Achtsamkeit und Mitmenschen

Südkora ist für die Schweizer Künstlerin Anna Anderegg eine Quelle der Inspiration. Dort trifft sie auf eine Gesellschaft, die sich mit der digitalen Repräsentation des Körpers und dem Thema Schönheit identifiziert.

16 mins read

Sie ist Choreografin. Studierte Tanz in Bern, Montpellier und Berlin. Anna Andereggs Arbeiten werden an Festivals in Europa, Asien, Russland und den USA präsentiert. Sie konzentriert sich in ihrer Arbeit auf den Dialog zwischen dem menschlichen Körper und seinem urbanen/digitalen Lebensraum. Früher unter dem Label ASPHALT PILOTEN, heute unter ihrem Namen, bringt die Schweizer Choreografin Kunst in den Alltag und den öffentlichen Raum.

Anna, du bist Tänzerin, Performance-Künstlerin, Choreografin und auch Schauspielerin?

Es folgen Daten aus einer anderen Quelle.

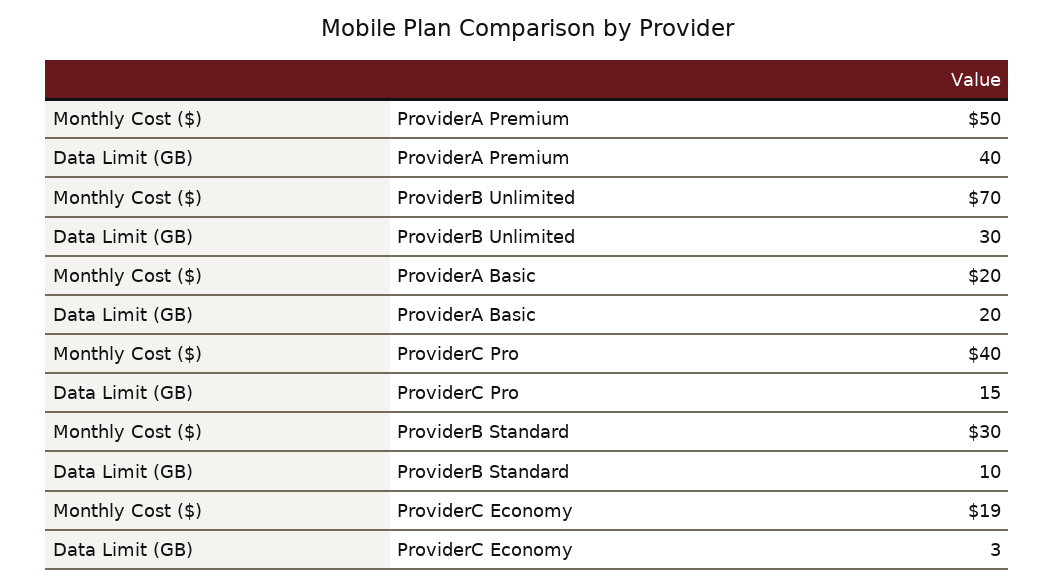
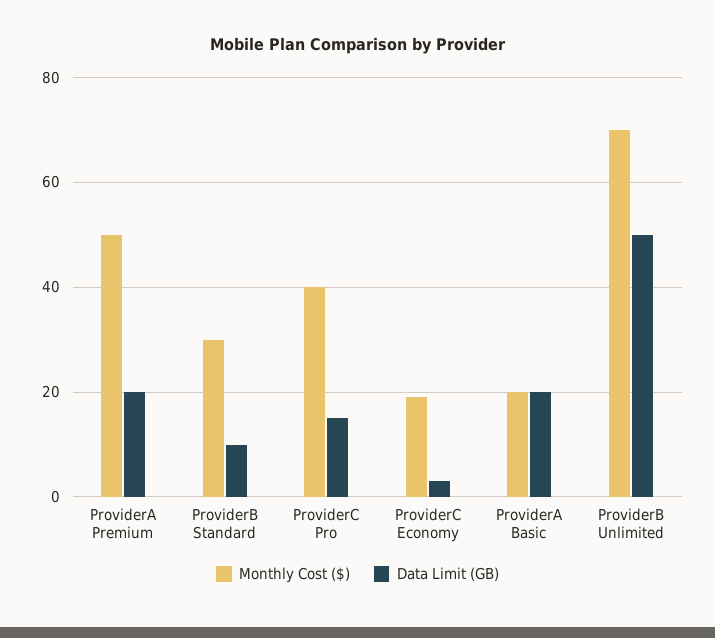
Data Limit (GB), ProviderA Premium: 40 -> 20
Data Limit (GB), ProviderB Unlimited: 30 -> 50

Ich habe schon bei Filmen mitgewirkt. Als Schauspielerin würde ich mich jedoch nicht definieren. Das sind mehr experimentelle Projekte, wie das «Designed by another Architect», ein Projekt unter der Leitung von Sara Kim, welches den ersten Preis am Seoul Dance Film Festival erhalten hat.

Dann trifft „moderne, audiovisuelle Philosophin“ eher auf dich zu? Warum hast du genau diese „Tanz–Performance Ausdrucksform“ gewählt?

Absolut. Mich fasziniert es Geschichten zu erzählen, Menschen zu berühren, ohne deren „Sprache“ sprechen zu müssen. Tanz als universelle Sprache, mit der ich Leute berühren kann. Auch eine Sprache, welche nicht jedem dieselbe Geschichte erzählt. Und dabei ohne sprachlich, oder kulturell festgesetzte Grenzen überschreiten zu müssen, Menschen aus verschiedenen Kulturen zu verbinden. Das finde ich sehr spannend beim Tanz.

Alone Together, Gwangju Biennale, South Korea. | Photo © by Photographer JooYoung Kim
Alone Together, Kunsthaus Pasquart, Switzerland. | Photo © by Photographer Swan Park
Alone Together, Kunsthaus Pasquart, Switzerland. | Photo © by Photographer Swan Park
Alone Together (Gwangju Biennale / South Korea)

Welchen Einfluss haben andere Kulturen und Räume auf dein künstlerisches Schaffen?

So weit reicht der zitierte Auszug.